--- Given information Enclosed Below ---
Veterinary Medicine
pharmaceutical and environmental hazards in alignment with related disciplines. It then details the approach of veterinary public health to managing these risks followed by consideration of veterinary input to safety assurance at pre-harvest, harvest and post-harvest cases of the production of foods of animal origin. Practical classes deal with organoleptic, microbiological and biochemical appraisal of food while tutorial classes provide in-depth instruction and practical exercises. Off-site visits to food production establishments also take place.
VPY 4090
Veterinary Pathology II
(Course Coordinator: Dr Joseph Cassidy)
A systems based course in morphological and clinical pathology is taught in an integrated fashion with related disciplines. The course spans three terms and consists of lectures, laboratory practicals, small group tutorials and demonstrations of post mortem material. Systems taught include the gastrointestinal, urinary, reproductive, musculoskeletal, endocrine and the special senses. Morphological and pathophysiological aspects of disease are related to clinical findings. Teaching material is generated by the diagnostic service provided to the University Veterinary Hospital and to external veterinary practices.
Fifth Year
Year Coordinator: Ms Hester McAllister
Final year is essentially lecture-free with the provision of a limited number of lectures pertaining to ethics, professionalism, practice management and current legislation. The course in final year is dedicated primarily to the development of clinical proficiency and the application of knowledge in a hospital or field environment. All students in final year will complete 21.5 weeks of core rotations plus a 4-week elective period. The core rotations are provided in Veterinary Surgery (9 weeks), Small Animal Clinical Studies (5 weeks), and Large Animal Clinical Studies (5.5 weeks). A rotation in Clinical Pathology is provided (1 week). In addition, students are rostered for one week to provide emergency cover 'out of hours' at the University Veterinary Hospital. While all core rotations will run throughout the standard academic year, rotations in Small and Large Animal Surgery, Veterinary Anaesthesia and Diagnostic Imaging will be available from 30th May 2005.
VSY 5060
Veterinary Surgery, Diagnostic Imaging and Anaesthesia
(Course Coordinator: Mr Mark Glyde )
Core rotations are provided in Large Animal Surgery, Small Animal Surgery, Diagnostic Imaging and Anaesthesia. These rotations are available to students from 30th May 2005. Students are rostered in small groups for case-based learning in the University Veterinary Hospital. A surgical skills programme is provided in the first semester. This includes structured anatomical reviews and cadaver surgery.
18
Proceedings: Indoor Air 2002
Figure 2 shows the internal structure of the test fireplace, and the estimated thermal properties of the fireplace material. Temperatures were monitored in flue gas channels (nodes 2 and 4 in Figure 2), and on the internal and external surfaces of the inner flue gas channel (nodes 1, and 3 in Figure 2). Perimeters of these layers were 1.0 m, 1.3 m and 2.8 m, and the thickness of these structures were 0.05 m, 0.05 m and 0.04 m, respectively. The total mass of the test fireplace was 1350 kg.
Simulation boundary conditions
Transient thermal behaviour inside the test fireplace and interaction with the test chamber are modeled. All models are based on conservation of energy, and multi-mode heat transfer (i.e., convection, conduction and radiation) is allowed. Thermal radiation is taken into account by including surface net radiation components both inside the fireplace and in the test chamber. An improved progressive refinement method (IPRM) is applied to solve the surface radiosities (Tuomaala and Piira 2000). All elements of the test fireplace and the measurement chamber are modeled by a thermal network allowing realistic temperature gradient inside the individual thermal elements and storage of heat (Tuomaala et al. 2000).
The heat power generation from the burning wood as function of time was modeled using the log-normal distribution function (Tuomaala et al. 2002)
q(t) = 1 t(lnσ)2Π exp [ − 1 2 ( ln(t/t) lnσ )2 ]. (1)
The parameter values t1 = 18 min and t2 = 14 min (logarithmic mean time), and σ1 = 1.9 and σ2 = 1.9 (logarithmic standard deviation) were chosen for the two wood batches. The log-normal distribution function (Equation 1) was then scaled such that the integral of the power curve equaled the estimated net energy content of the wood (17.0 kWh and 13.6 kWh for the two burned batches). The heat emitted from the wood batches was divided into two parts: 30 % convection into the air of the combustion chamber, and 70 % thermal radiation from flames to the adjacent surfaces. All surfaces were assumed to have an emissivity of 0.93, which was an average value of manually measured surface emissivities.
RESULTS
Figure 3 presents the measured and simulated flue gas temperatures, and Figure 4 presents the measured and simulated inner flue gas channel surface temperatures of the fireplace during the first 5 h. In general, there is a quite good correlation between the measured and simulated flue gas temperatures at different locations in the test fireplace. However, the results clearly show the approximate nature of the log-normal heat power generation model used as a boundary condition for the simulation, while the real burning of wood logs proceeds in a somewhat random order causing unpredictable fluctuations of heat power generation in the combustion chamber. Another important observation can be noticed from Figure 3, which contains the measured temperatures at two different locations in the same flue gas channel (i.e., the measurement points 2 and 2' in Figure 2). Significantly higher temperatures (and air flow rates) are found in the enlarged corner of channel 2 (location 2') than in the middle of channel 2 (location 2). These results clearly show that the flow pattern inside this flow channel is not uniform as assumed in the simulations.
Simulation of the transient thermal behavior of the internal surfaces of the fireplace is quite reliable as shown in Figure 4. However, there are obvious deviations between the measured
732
--- End of Enclosed Given information ---
Your task is to restate, word for word, only those lines above that fall between the line holding "Year Coordinator: Ms Hester McAllister" and the line holding "Simulation boundary conditions", inclusive.

> **Written answer**
Year Coordinator: Ms Hester McAllister
Final year is essentially lecture-free with the provision of a limited number of lectures pertaining to ethics, professionalism, practice management and current legislation. The course in final year is dedicated primarily to the development of clinical proficiency and the application of knowledge in a hospital or field environment. All students in final year will complete 21.5 weeks of core rotations plus a 4-week elective period. The core rotations are provided in Veterinary Surgery (9 weeks), Small Animal Clinical Studies (5 weeks), and Large Animal Clinical Studies (5.5 weeks). A rotation in Clinical Pathology is provided (1 week). In addition, students are rostered for one week to provide emergency cover 'out of hours' at the University Veterinary Hospital. While all core rotations will run throughout the standard academic year, rotations in Small and Large Animal Surgery, Veterinary Anaesthesia and Diagnostic Imaging will be available from 30th May 2005.
VSY 5060
Veterinary Surgery, Diagnostic Imaging and Anaesthesia
(Course Coordinator: Mr Mark Glyde )
Core rotations are provided in Large Animal Surgery, Small Animal Surgery, Diagnostic Imaging and Anaesthesia. These rotations are available to students from 30th May 2005. Students are rostered in small groups for case-based learning in the University Veterinary Hospital. A surgical skills programme is provided in the first semester. This includes structured anatomical reviews and cadaver surgery.
18
Proceedings: Indoor Air 2002
Figure 2 shows the internal structure of the test fireplace, and the estimated thermal properties of the fireplace material. Temperatures were monitored in flue gas channels (nodes 2 and 4 in Figure 2), and on the internal and external surfaces of the inner flue gas channel (nodes 1, and 3 in Figure 2). Perimeters of these layers were 1.0 m, 1.3 m and 2.8 m, and the thickness of these structures were 0.05 m, 0.05 m and 0.04 m, respectively. The total mass of the test fireplace was 1350 kg.
Simulation boundary conditions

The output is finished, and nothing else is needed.